Online classes are classes, too

(So, please, try to capitalize at the beginning of your sentence)

Emily Wolfrum, Editor-in-Chief

At Pace, all three credit courses are certainly not created equal. This disparity in quality, however, is no more visible than through student “participation” in online courses.

Like many students, I chose to take online classes to spare myself the rigid, weekly three hours of class time. With a full schedule and other responsibilities, being able to tackle coursework on my own time seemed ideal. My decision was all about maximizing convenience, not about minimizing effort.

I try to take my online classes as seriously as any other (“try” being the operative word here). But, it does become difficult to keep up my motivation when I’m reading through last-minute, unedited posts by fellow students in my classes.

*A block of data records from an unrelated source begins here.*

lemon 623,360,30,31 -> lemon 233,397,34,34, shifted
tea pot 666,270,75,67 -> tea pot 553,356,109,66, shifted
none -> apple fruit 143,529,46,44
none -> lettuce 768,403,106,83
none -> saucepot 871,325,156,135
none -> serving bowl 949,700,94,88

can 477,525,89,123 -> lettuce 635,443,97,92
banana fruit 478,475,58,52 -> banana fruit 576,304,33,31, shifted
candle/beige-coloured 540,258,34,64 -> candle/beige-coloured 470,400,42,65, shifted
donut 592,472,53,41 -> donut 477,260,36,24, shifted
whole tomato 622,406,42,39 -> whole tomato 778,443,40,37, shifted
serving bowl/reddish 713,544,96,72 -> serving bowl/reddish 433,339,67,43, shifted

In nearly all cases, I can attribute their sloppy shortcomings to nothing more than laziness. If the week’s lesson is even referenced at all within a post, the student’s writing is still riddled with careless misspellings, lack of capitalization, and informal, cringe-worthy language.

News flash: Blackboard doesn’t spell check. You’ll have to do that yourself.

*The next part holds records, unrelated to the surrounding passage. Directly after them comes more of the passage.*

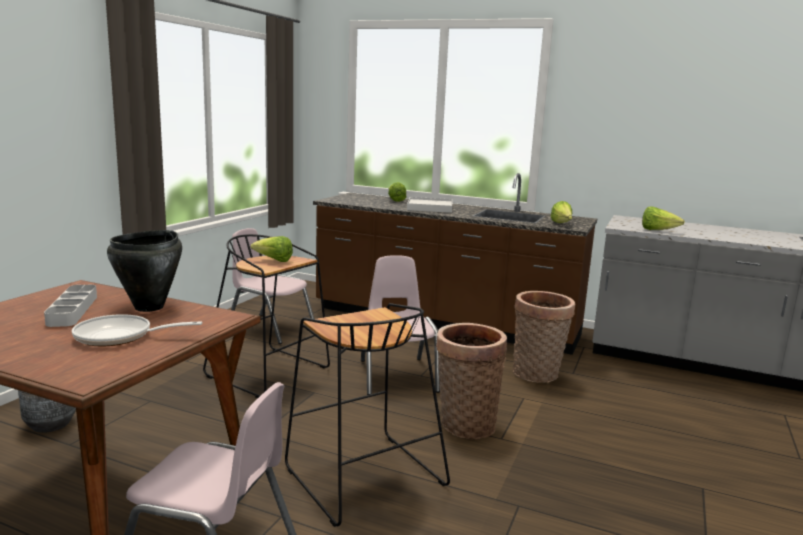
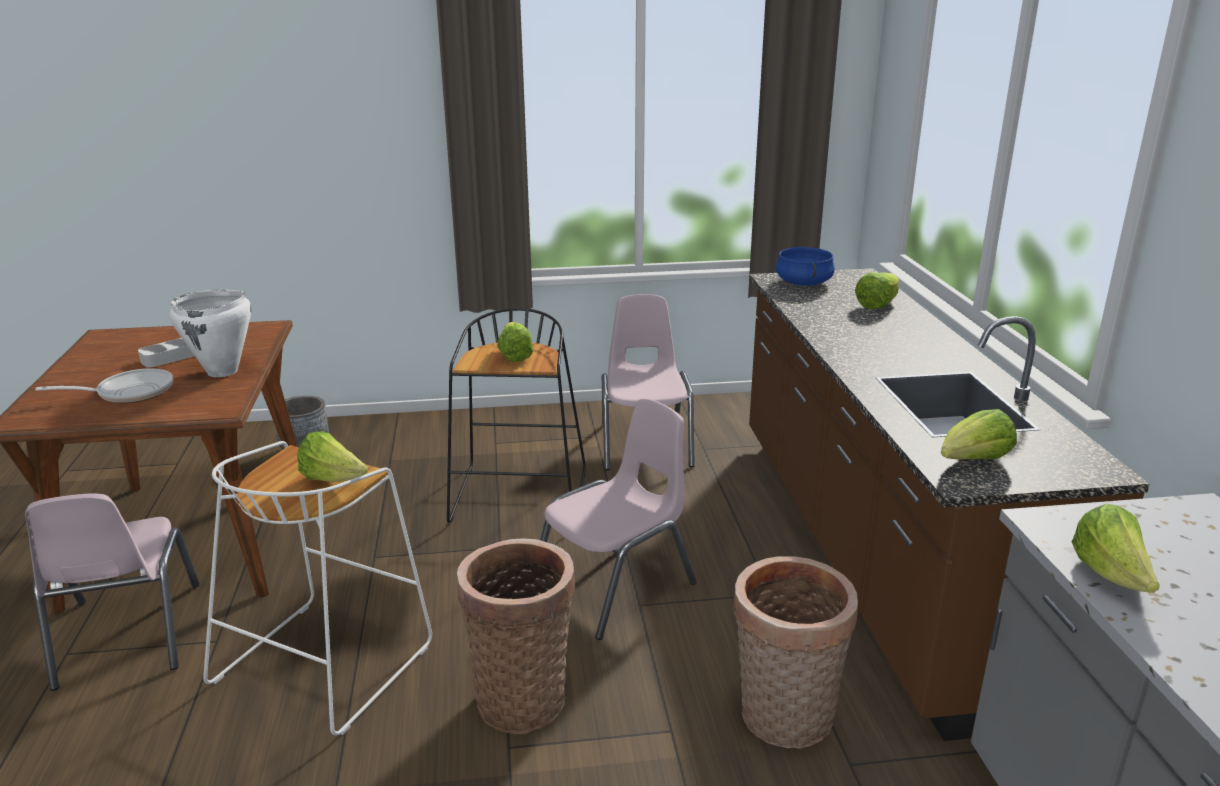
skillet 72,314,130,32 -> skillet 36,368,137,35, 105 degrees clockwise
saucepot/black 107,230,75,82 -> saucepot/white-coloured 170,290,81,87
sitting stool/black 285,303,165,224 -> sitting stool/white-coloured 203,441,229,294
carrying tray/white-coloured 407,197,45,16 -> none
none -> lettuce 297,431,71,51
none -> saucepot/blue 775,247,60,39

Broad generalizations are an easy solution for the student who wishes to pass on the required readings, and additional research is always treated as an option and rarely credible when included.

In no other class could I even imagine students being permitted to write without cited evidence. But, somehow, week after week, I continue to read paragraphs of personal opinion and speculation.

Perhaps the most frightening, however, is the inattentiveness demonstrated in peer comments.

I’m not sure that there is a way to master student replies. Certainly, every student in an online class knows the awkwardness that is critiquing another student’s work.

I’ve heard others refer to it as a formula: say something nice, critique them if you have to, and then end on another compliment, so they forget the insult.

I’ve adopted this tactic for the most part, but it does become quite difficult. Every now and then, I have to actively refrain from commenting on a student post because I simply have nothing nice to say about it, and I’m certainly not going to lie.

But some do. Or, at least I like to think they do, because simply replying “good job” on a piece of writing I would have been ashamed to turn in as a fourth grader, should never ever be authentic.

Regardless, I try to respond as frankly as I might in any other class discussion, reading each post carefully, and trying to find both positive and negative in the student’s thought process. With this consideration in mind, I am always eager to read the feedback others give to me. Yet, these responses often do not relate to my ideas at all and feature, once again, vague generalities that “kind of, sort of” pertain to my initial posting.

Without valuable critique, it is very hard for me to measure any form of progress within my online classes. And, judging by the lack of improvement by other students in those courses, I cannot imagine that they are gaining much either.

College is supposed to be that last big step before we enter the professional world, and assignments, no matter what class they are for, should be treated as such. So, read over that post, maybe throw in a good reference, and seriously think before you submit.